The functional tests confirmed that VX-152 and VX-440 are CFTR correctors, as both drugs enhanced the processing and trafficking of the CFTR protein in the cells of cystic fibrosis patients and increased the amount of CFTR at the cell surface. When combined with a first-generation CFTR corrector, researchers observed an even more pronounced processing and trafficking of CFTR to the cell membrane. Therefore, combining both has an additive effect and more CFTR is shuttled to its proper position (the cell membrane) when compared to either corrector alone.

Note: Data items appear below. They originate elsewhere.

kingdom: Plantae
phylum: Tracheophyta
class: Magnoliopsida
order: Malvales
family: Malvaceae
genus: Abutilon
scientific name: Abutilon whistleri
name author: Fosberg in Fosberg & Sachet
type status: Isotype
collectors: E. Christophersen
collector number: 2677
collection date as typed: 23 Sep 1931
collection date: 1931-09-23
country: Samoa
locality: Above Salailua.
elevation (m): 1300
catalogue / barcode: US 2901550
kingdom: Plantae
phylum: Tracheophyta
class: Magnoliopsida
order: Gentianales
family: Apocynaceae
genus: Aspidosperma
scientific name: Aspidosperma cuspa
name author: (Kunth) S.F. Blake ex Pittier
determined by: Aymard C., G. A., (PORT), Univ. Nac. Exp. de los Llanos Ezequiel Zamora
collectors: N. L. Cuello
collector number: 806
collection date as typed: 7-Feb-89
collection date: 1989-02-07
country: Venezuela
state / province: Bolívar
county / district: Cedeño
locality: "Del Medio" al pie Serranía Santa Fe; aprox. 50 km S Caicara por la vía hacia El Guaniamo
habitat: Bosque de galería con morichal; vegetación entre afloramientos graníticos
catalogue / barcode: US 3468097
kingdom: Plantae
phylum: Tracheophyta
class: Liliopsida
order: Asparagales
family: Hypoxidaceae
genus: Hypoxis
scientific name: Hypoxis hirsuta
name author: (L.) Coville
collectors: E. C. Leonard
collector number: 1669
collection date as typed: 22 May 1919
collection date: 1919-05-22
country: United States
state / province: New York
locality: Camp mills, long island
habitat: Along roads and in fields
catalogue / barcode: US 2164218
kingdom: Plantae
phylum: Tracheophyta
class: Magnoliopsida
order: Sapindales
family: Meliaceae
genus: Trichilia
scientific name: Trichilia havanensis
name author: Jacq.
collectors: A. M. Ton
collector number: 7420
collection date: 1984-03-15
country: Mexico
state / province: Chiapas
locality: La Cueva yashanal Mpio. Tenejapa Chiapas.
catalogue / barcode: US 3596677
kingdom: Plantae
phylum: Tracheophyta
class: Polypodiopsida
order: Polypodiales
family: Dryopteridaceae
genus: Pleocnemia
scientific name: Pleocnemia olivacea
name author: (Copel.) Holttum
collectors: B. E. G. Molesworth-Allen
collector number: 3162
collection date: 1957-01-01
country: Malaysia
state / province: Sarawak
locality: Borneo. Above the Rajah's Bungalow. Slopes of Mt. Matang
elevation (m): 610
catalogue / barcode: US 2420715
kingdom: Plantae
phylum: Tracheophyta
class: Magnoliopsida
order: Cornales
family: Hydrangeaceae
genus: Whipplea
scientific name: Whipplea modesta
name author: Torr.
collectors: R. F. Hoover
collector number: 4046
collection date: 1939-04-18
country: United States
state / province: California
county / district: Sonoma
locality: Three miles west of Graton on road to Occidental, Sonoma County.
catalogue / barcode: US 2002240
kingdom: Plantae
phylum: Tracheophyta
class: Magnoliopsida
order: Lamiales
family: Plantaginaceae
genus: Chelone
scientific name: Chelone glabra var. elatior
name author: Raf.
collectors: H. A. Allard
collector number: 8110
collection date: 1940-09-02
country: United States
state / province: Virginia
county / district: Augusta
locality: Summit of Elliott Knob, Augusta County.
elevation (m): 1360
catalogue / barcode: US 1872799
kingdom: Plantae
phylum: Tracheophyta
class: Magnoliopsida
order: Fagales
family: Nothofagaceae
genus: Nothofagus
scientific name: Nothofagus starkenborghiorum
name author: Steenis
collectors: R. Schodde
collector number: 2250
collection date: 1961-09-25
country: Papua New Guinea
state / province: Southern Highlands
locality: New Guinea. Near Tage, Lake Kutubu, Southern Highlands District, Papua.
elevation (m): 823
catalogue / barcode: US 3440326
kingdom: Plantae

Also, researchers observed an increase in chloride transport (the natural ion of CFTR channels) from a baseline of 6% normal to 19% and 16% normal with VX-152 and VX-440, respectively. These effects were further enhanced using a triple combination of VX-661, Kalydeco (ivacaftor), and VX-152 or VX-440.
This triple combination with VX-152 or VX-440 also improved fluid transport and ciliary beat frequency when compared to lumacaftor and Kalydeco.
The results support the ongoing clinical evaluation of VX-152 and VX-440 combined with first-generation CFTR correctors and Kalydeco in CF patients who carry the mutation F508del.